Mainly, people use 6500K light bulbs because it looks the most pleasing (at least to the majority of people).

If you are going to use the twin bulb T5HO canopy (3 feet), you should be set in terms of lighting. Don't forget that T5HO bulbs put out a lot of light, so you may have more than you initially bargained for. 

In terms of bulbs, as long as you stay away from actinic or 50/50 bulbs, you'll be fine.

For plant fertilizers, the no-name brand Big Al's trace mix would be cheaper. However, it is still much more expensive than dry fertilizers. If you are only going to be dosing micronutrients (not recommended, given the amount of lighting you will have), then it is cheaper just to mix your own micronutrients (take the required amount, mix into 500 mL water) and dose as normal.

Of course, the same can be said for macronutrients.


----------



## WiyRay (Jan 11, 2009)

Great thanks!

So now onto follow-up questions... I've done a bit of reading and looked at the options. There is a bunch of choices so now I just want to know what gtaa member preferences are. 

1 Pink 1 White (6700k)
or
2 White (6700k)
or
1 White (6700k) + 1 White (10000k)

I don't think I have a problem with the ferts itself. I wanted to see what would cost me less but without the hassle. I just wasn't entirely sure if there was a difference in brands that would make me regret it later.


----------



## Darkblade48 (Jan 28, 2008)

WiyRay said:


> There is a bunch of choices so now I just want to know what gtaa member preferences are.
> 
> 1 Pink 1 White (6700k)
> or
> ...


I would personally go with the two 6700K bulbs.



WiyRay said:


> I don't think I have a problem with the ferts itself. I wanted to see what would cost me less but without the hassle. I just wasn't entirely sure if there was a difference in brands that would make me regret it later.


For sure, mixing your own fertilizers would cost the least. For me, the minor inconvenience/hassle of mixing my own fertilizers every couple of months is definitely better than paying an arm and a leg for commercial products. In addition, I get more control as well.


----------



## WiyRay (Jan 11, 2009)

Darkblade48 said:


> For sure, mixing your own fertilizers would cost the least.
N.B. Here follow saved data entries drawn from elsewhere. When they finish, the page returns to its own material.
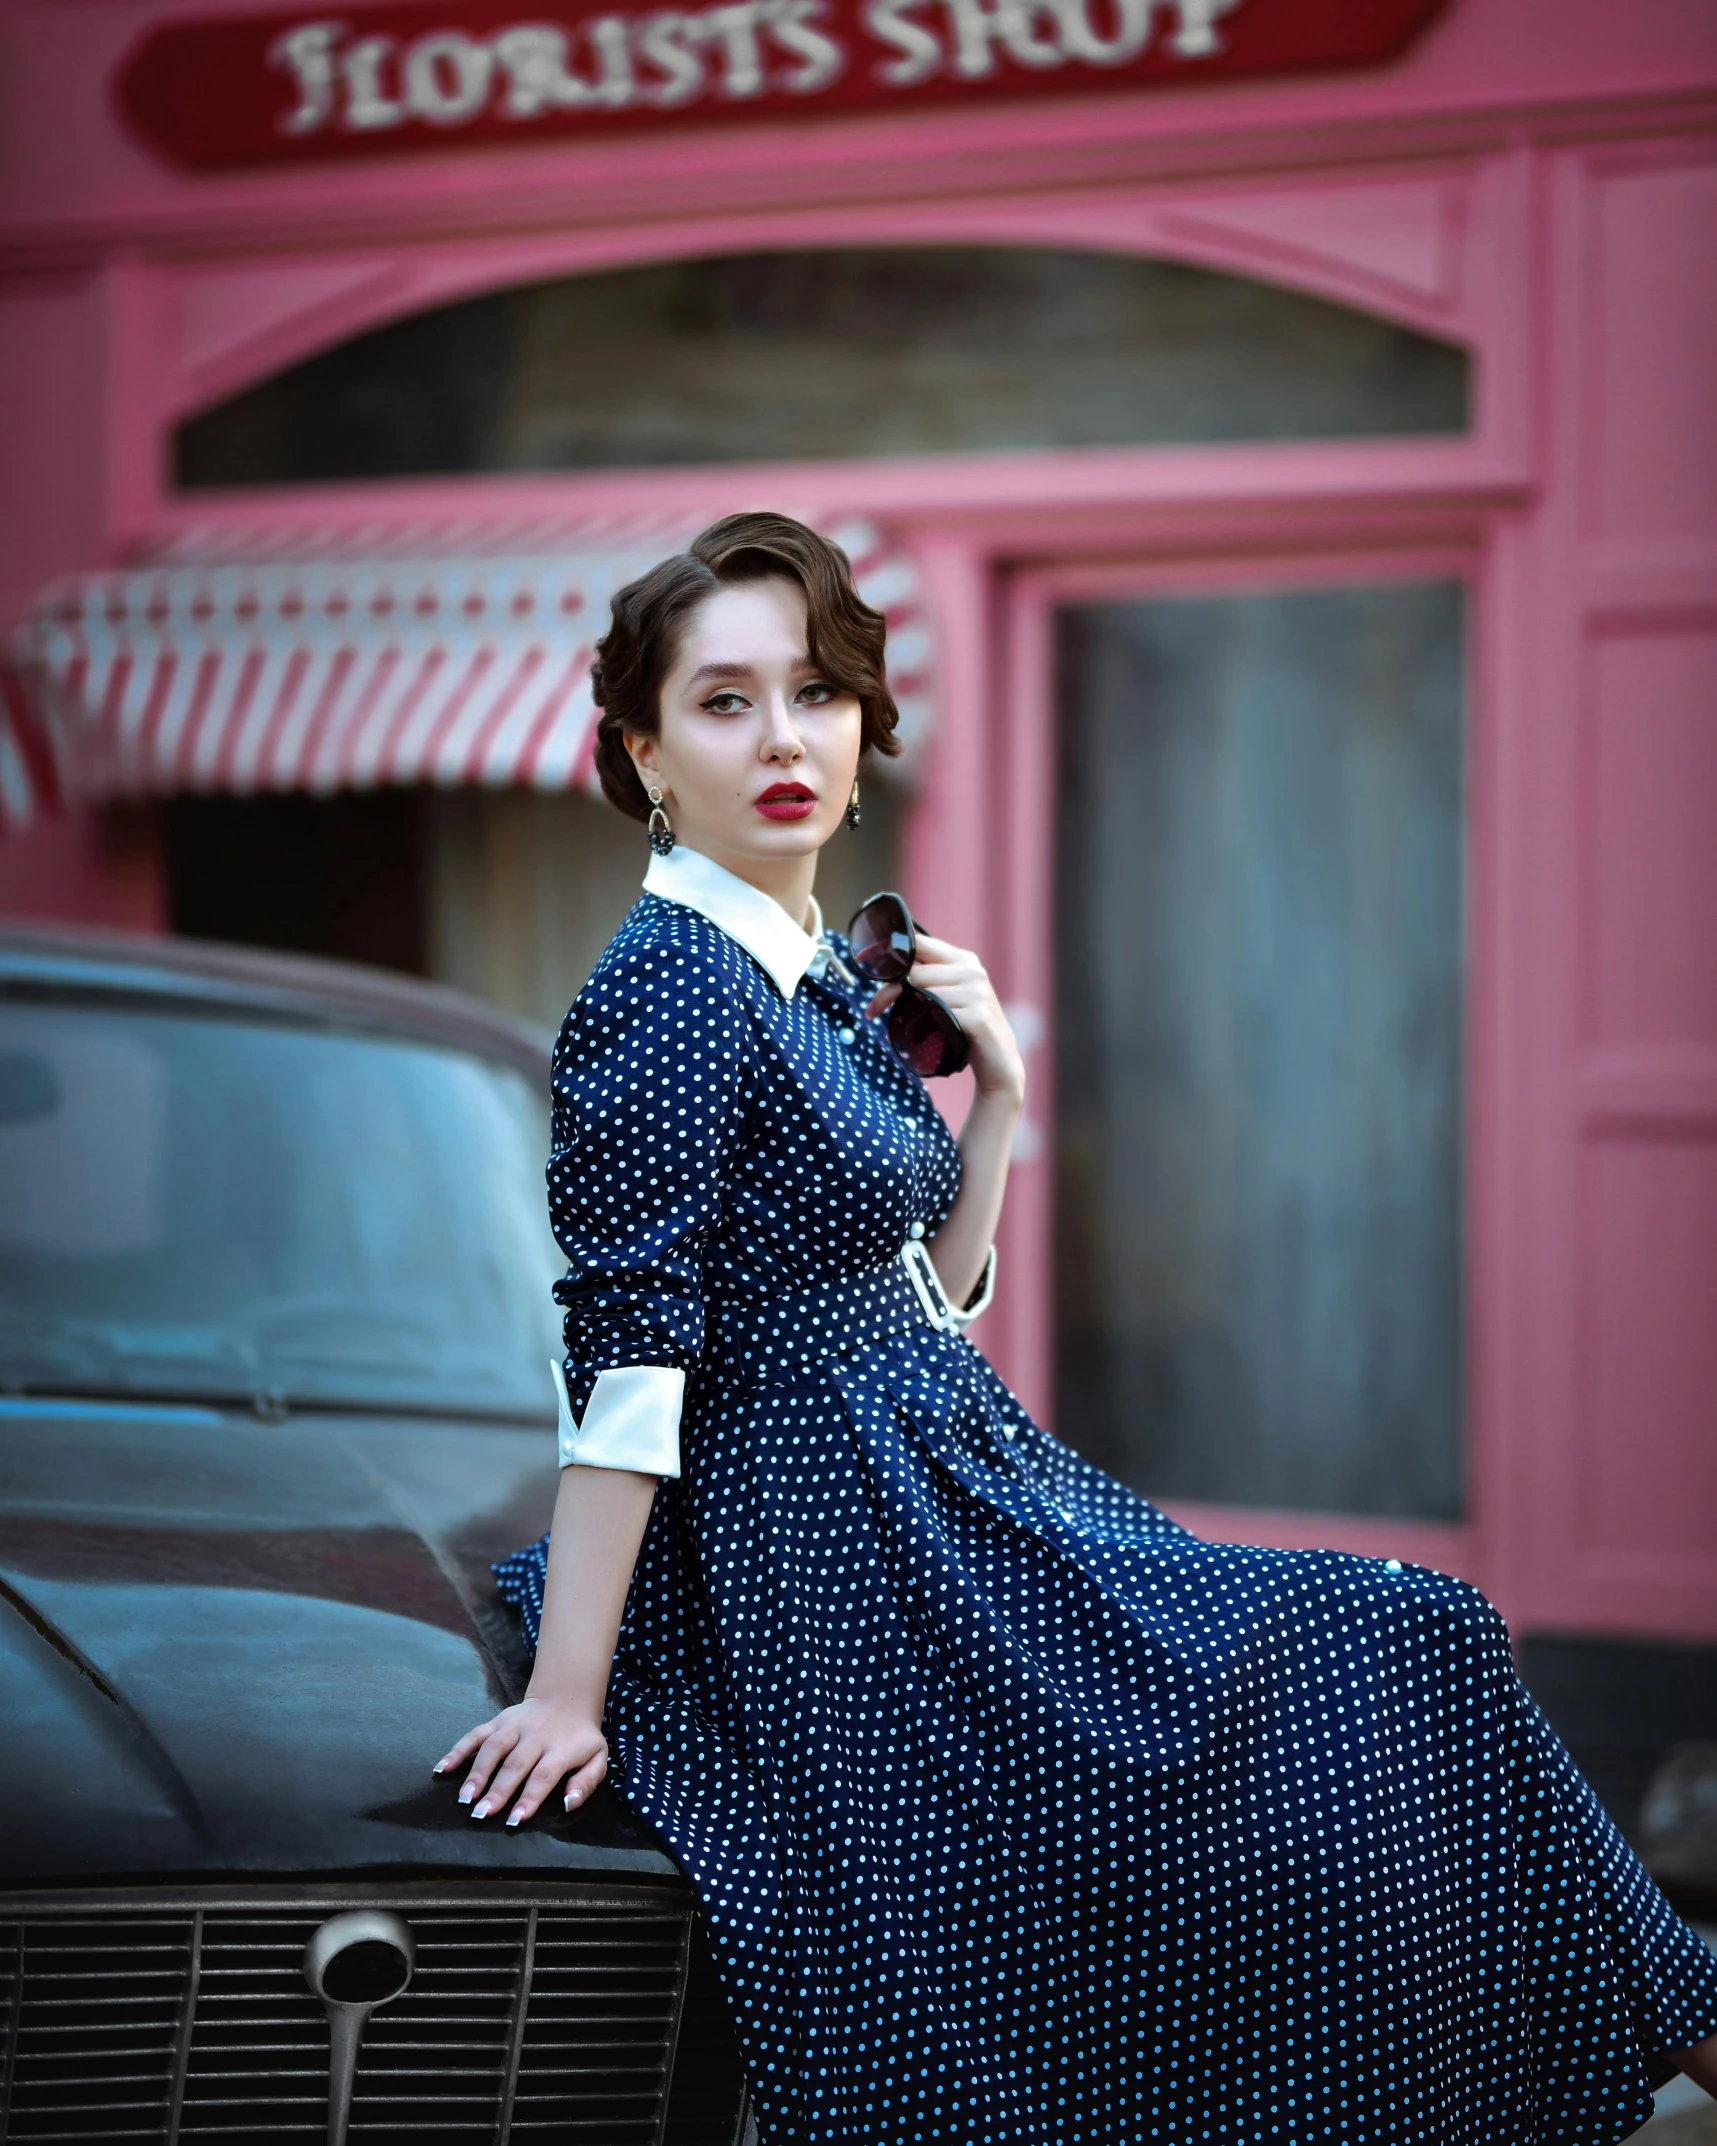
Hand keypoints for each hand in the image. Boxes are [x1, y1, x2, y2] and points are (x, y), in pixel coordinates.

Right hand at [433, 1692, 608, 1826]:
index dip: (529, 1797)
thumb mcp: (598, 1757)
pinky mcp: (498, 1720)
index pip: (543, 1775)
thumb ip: (587, 1781)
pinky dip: (457, 1750)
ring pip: (493, 1748)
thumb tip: (569, 1803)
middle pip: (515, 1764)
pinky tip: (442, 1769)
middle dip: (498, 1790)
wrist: (566, 1699)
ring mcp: (514, 1726)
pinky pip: (475, 1734)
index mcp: (561, 1748)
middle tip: (482, 1814)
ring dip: (477, 1773)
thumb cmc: (581, 1738)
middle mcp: (535, 1735)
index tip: (515, 1819)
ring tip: (465, 1799)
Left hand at [866, 933, 1024, 1103]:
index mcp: (964, 960)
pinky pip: (937, 1014)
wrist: (998, 1062)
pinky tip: (931, 1034)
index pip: (920, 944)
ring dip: (908, 1013)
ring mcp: (978, 993)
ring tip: (906, 1027)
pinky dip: (927, 1026)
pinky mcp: (979, 1016)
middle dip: (891, 991)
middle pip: (915, 972)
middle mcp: (972, 971)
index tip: (864, 961)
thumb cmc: (965, 1029)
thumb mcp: (947, 997)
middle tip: (874, 1009)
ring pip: (923, 994)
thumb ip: (925, 978)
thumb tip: (886, 970)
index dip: (892, 952)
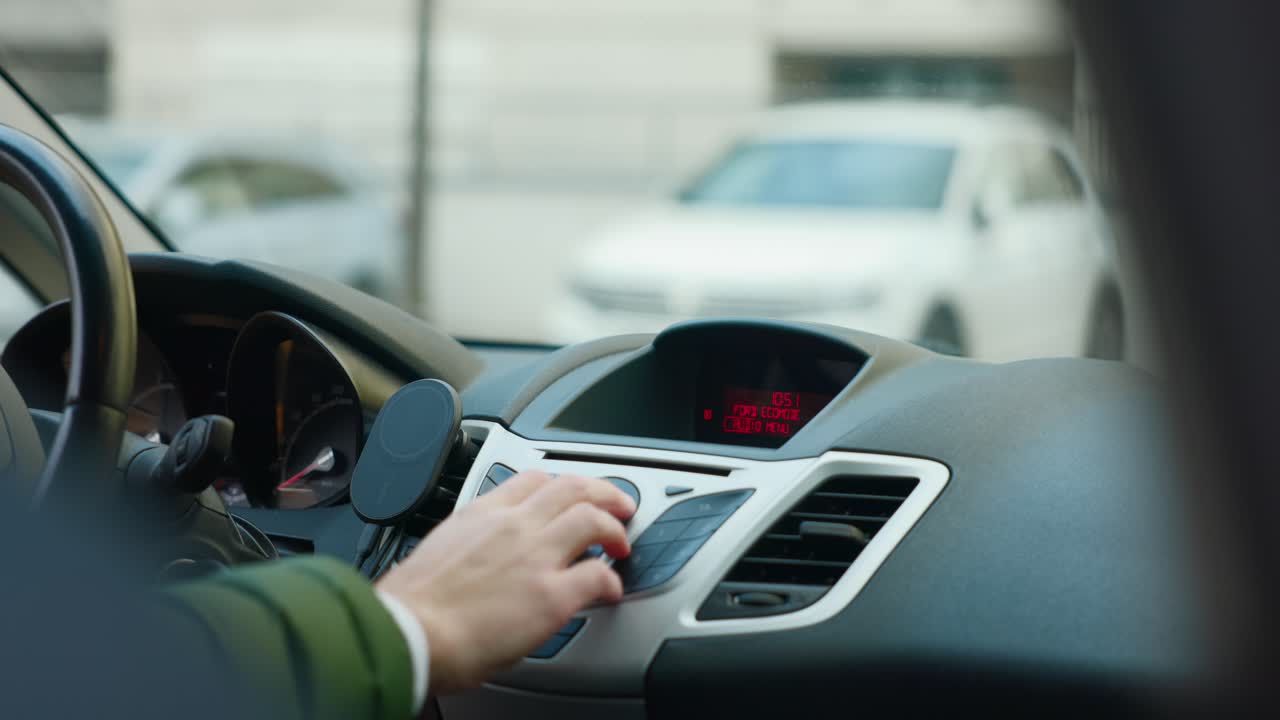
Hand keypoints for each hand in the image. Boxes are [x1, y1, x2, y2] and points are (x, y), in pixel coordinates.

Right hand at [376, 471, 634, 692]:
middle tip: (618, 507)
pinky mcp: (551, 595)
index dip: (562, 486)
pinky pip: (598, 576)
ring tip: (621, 545)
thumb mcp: (440, 548)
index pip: (533, 480)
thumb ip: (470, 542)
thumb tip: (480, 556)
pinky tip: (610, 592)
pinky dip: (611, 582)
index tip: (572, 497)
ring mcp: (536, 557)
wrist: (407, 633)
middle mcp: (514, 526)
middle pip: (574, 487)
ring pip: (593, 519)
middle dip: (605, 494)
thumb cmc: (411, 605)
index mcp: (483, 513)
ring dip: (615, 531)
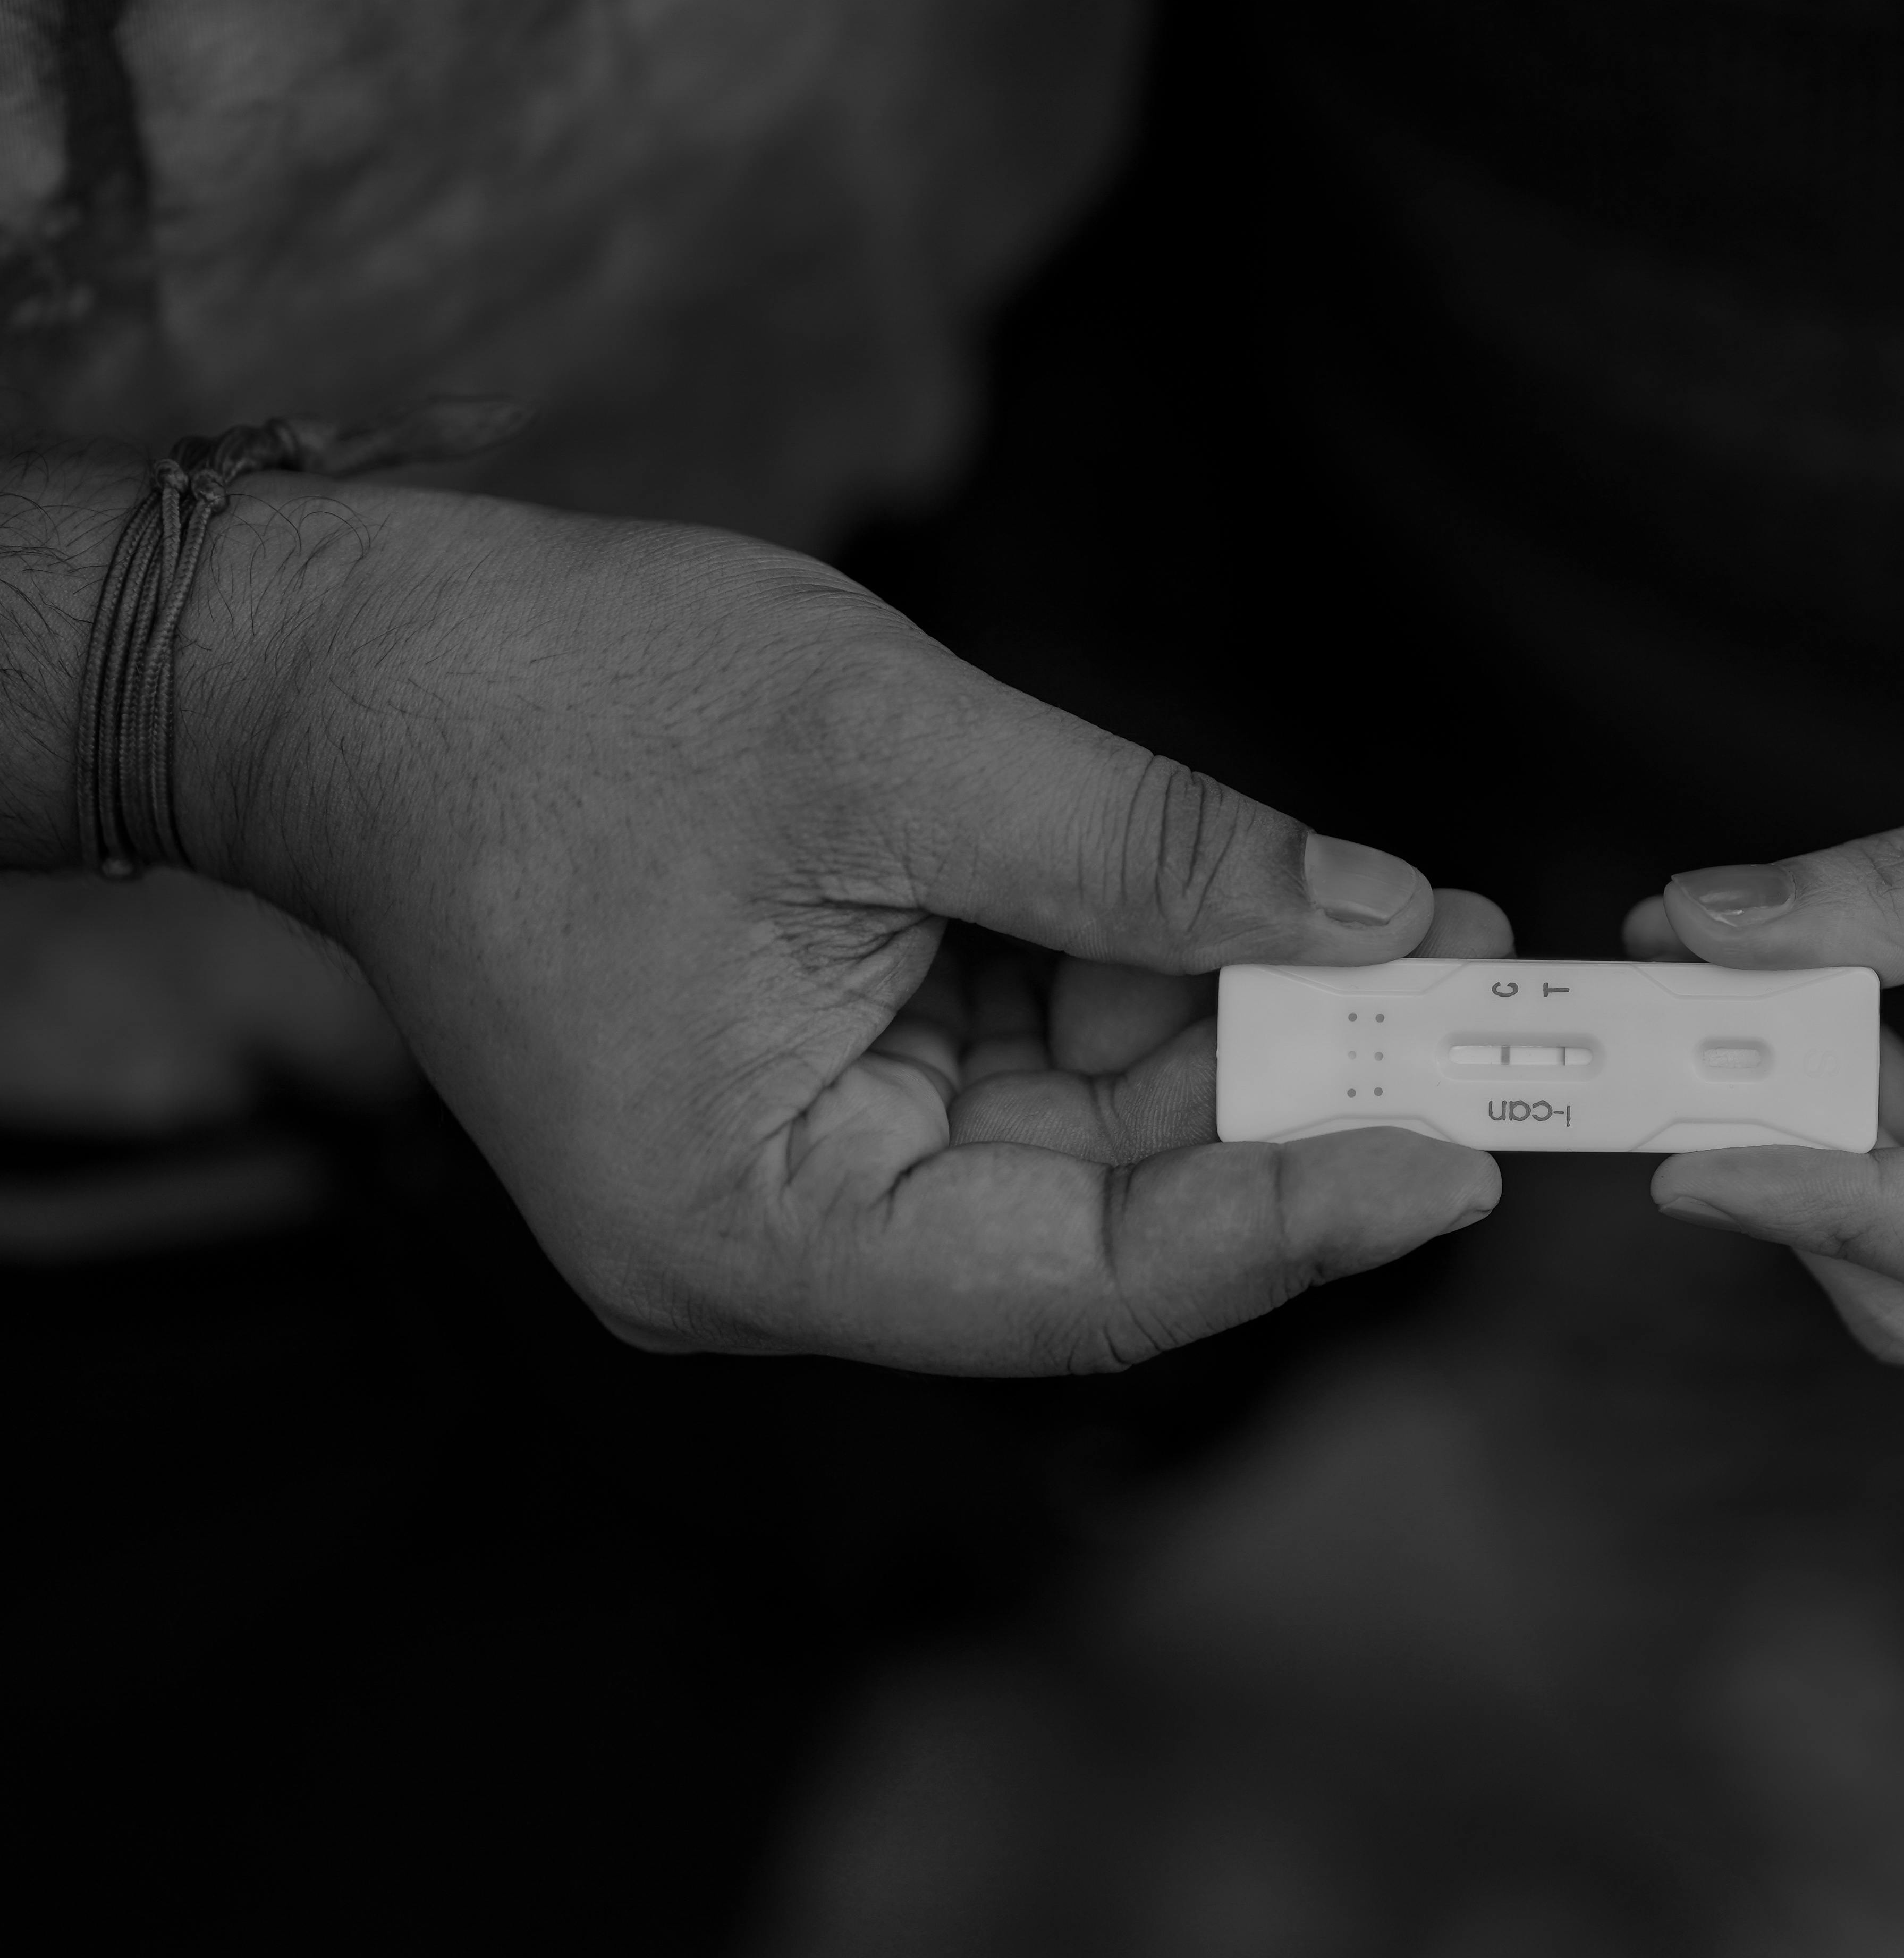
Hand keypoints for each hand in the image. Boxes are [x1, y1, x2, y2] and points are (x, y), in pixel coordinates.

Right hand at [200, 486, 1502, 1370]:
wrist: (369, 670)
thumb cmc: (570, 700)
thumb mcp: (893, 748)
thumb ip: (1146, 850)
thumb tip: (1378, 917)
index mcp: (748, 1225)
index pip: (1078, 1288)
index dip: (1289, 1225)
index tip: (1459, 1160)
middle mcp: (778, 1245)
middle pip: (1104, 1225)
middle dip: (1298, 1107)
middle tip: (1480, 1010)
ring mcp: (805, 1177)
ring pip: (1091, 1143)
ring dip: (1248, 1039)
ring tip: (1414, 934)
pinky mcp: (832, 1096)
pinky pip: (1032, 1073)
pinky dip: (1153, 995)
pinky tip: (1281, 918)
For me, the minor inconvenience/hassle of mixing my own fertilizers every couple of months is definitely better than paying an arm and a leg for commercial products. In addition, I get more control as well.


Every couple of months? That sure is different from the "Dose a capful once or twice a week" directions on the bottle.


----------



## Darkblade48 (Jan 28, 2008)

WiyRay said:


> Every couple of months? That sure is different from the "Dose a capful once or twice a week" directions on the bottle.


Regardless of whether you use commercial fertilizers or mix your own, you have to dose them on a regular basis (i.e. daily, every other day, etc).

Making the batches of fertilizer from stocks takes me ~10-15 minutes, and I do it every few months.

If I feel like making a big batch, then I can store the pre-mixed powder in a bottle and then add water when a bottle is running low, etc.


----------



## WiyRay (Jan 11, 2009)

Oh.... Okay, that makes much more sense lol. Tyty


----------